THE PAINTINGS OF SIMON GUNNING
LOUISIANA CULTURAL VISTAS
Simon Gunning has painted natural landscapes and he has painted urban landscapes. In his “River Series” he does both, simultaneously. The images…are each a study in startling, if at times eerie, incongruity. Water, earth, air, metal, concrete and smoke co-exist in works that are at once both realistic and impressionistic. “Part of the joy of painting is making it realistic without having to stress it,” says Gunning. For those who live close to and know the Mississippi River, the scenes appear both familiar and oddly strange.
Gunning, who works on location, absorbing the light of the environment, says he is interested in the “incidental decay” in and around New Orleans. “I don’t know why I am not attracted to the decorative nature of uptown and the French Quarter,” he says. “I’m more attracted to the underbelly of the city.”
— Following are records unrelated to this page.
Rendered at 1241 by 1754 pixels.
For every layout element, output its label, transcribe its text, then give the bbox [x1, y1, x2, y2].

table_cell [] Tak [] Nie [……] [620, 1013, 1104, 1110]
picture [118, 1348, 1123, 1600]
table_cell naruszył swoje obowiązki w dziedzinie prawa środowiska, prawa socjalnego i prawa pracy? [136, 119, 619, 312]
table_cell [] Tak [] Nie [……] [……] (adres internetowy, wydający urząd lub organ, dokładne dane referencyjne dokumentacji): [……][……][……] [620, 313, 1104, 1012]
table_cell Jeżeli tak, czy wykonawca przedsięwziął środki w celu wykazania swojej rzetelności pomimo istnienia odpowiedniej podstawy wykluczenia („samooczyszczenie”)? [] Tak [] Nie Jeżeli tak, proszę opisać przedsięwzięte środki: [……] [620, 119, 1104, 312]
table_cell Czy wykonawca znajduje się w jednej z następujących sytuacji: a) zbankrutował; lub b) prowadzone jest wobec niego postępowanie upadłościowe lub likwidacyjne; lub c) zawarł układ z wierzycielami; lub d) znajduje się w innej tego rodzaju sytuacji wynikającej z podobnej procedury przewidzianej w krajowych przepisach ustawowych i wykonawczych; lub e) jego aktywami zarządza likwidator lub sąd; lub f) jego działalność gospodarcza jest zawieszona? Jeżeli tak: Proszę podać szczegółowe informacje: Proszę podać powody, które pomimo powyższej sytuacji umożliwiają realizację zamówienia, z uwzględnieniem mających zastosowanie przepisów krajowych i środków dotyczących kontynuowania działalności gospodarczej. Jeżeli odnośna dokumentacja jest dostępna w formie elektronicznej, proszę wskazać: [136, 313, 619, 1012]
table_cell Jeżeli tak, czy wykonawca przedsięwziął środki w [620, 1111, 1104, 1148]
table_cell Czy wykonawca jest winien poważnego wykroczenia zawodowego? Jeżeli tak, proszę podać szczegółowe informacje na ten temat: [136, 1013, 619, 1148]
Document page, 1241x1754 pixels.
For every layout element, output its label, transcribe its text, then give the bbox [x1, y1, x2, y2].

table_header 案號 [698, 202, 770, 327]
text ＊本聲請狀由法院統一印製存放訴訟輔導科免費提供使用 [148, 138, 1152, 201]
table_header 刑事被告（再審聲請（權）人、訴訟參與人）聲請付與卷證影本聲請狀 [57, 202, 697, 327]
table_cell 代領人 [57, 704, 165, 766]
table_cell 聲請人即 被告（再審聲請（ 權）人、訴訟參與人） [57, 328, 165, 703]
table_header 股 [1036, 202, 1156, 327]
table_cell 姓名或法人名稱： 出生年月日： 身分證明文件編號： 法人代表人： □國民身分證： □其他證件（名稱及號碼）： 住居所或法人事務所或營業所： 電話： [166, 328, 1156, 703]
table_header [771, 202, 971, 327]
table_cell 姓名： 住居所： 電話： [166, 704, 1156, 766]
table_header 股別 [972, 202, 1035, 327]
A native of Sydney, Australia and schooled at the Victorian College of Art in Melborne, Gunning arrived in New Orleans 24 years ago and was immediately seduced by the city’s sense of quiet decay. “The light in Sydney is quite bright and very different,” says Gunning, who is nurtured by the environment of south Louisiana. “My paintings are atmospheric, and the atmosphere is heavy-a storm coming or leaving, the air thick and almost smelling of summer stench.”
Yet each image-even those that examine the careless nature of industrial blight-shimmers with an underlying beauty; the result seems less a rebuke and more a gentle contemplation.